(Exercise data begins)

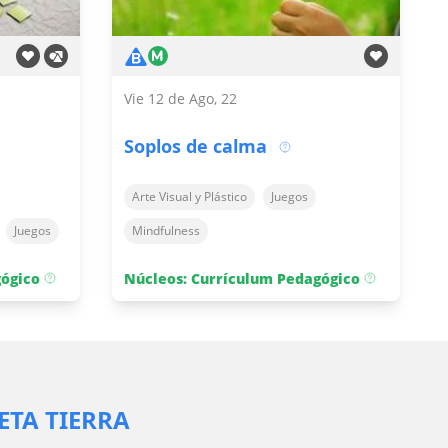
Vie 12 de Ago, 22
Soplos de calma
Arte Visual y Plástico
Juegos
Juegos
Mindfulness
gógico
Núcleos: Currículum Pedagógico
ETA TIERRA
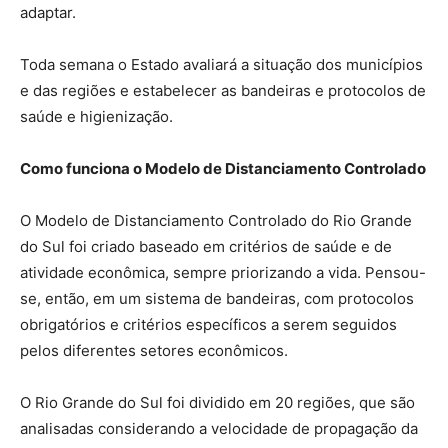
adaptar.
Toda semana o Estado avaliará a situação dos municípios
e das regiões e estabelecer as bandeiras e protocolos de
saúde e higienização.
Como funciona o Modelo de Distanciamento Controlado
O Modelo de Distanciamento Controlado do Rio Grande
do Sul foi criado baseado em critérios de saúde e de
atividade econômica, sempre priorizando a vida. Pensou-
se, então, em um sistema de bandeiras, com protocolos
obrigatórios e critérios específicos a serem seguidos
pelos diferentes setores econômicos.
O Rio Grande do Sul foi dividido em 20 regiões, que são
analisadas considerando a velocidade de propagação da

(Exercise data ends)

- Job
Rewrite every text line in the rows above as a JSON list of strings, one string per line, with blank lines omitted. Leave the pictures out of the answer.

- Written solution
[
  "Vie 12 de Ago, 22",
  "Soplos de calma",
  "Arte Visual y Plástico",
  "Juegos",
  "Juegos",
  "Mindfulness",
  "gógico",
  "Núcleos: Currículum Pedagógico",
  "ETA TIERRA",
  "adaptar.",
  "Toda semana o Estado avaliará a situação dos municípios",
  "e das regiões e estabelecer as bandeiras e protocolos de",
  "saúde e higienização.",
  "Como funciona o Modelo de Distanciamento Controlado",
  "O Modelo de Distanciamento Controlado do Rio Grande",
  "do Sul foi criado baseado em critérios de saúde e de",
  "atividade econômica, sempre priorizando a vida. Pensou-",
  "se, então, em um sistema de bandeiras, com protocolos",
  "obrigatórios e critérios específicos a serem seguidos",
  "pelos diferentes setores econômicos.",
  "O Rio Grande do Sul foi dividido em 20 regiões, que são",
  "analisadas considerando a velocidade de propagação da"
]